MIT Biology Class - Reading Between the Lines (4)
Geneticists have been surprised to discover that some genes actually overlap each other, meaning that the same stretch of DNA can be involved in the code for more than one protein. This is very common in prokaryotes, which have less DNA in which to pack their genetic instructions, but it has also been discovered to occur in eukaryotes, which have a more roomy genome.
The amino acid arrangement, which makes up the protein polypeptide chain, is coded for by the nucleic acid molecules (nucleotides) in DNA. These nucleotides come in 4 flavors, which are represented by the letters A T G and C. A series of 3 nucleotides (a codon) codes for each individual amino acid. So, for example, TAC codes for tyrosine, while GAA codes for glutamate. It should be noted that there are 64 possible combinations of these sets of 3 nucleotides, while there are only 20 amino acids, so, many of them can be represented by more than one codon, e.g., both TAT and TAC code for tyrosine. Additionally, some combinations represent "start" and "stop" codons1, which bookend the gene and define a "reading frame" — the gene is contained within the reading frame.
A large molecule known as RNA polymerase reads the DNA and assists the messenger RNA in acquiring a copy of the gene, which will be elsewhere translated into a protein. It reads the DNA in these codon groups, but it is not as though it begins at the start of the DNA molecule and reads along it in groups of 3 nucleotides; it can attach at any point and only begins its transcription work when it encounters an ATG triplet (the start codon). So, in theory, there could be one at the start of the DNA strand, one starting from the 2nd nucleotide in the strand, one starting at the 3rd nucleotide in the strand, etc.

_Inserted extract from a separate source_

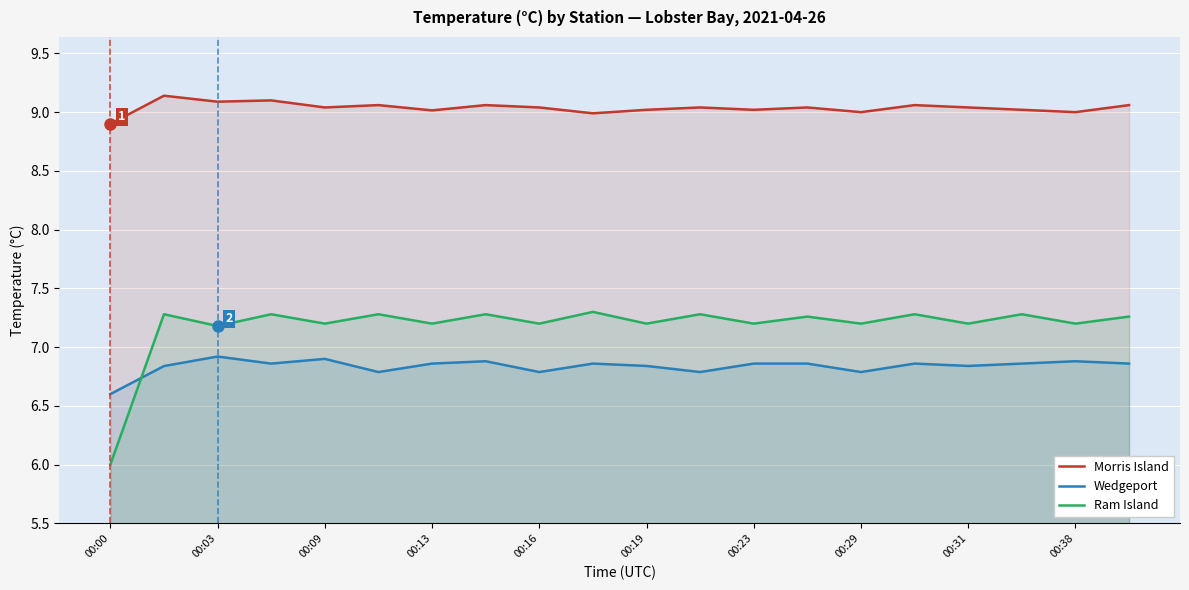

How many lines are shown in the chart?

3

For example, a stretch of DNA might look something like this:
The ATG at the beginning would start the gene sequence and it would end once it had reached a stop codon, which in this case is the TAG sequence. So the resulting reading frame and 4 amino acid gene2 would look like this:
...ATG CAT GTC ATA CCA TAG CTA GAG...
(Start, Histidine, Valine, Isoleucine, Proline, Stop)
But not so fast: if you look at the original sequence you will notice that ATG can be found a bit further in, and there is another TAG later down the line as well. So if we adjust our starting offset just a tad we can find a whole different gene in this same stretch of DNA, like so:
...A TGC ATG TCA TAC CAT AGC TAG AG...
(Start, Serine, Tyrosine, Histidine, Serine, Stop)
Can you see why this would be a stunner for geneticists to find? This is like discovering that your recipe for chicken pot pie also contained the recipe for laundry detergent if you drop every second letter, or that your favorite song is also the national anthem when played backwards. It is hard enough to explain how new genes can come into existence by random mutations; now we must explain how something so delicately intertwined as this could come about.
It is a problem whether it is claimed to come about gradually or all in one step. If you say that the overlapping genes came into existence together, then you have only increased the statistical improbabilities on already problematic equations. If you say that this happened gradually (first one gene appeared and then tweaks occurred to bring the second into play), then you have added profound constraints upon the process that is proposed to bring genes into existence. It is one thing to say that a functional gene could by chance and degree be constructed upon a stretch of unused DNA, but to say that it can arrive upon the back of a functioning gene without upsetting its vocation stretches credulity on principle alone. I may just as well say that my wife can slowly change her pot pie recipe into a crypto-detergent recipe without making my son vomit at any point that she follows it and served him the product.
1. The start codon ATG actually codes for the amino acid methionine. The three stop codons, TAA, TAG, and TGA, do not encode an actual amino acid.
2. As you may remember from an earlier lecture note, the average protein consists of at least 150 amino acids.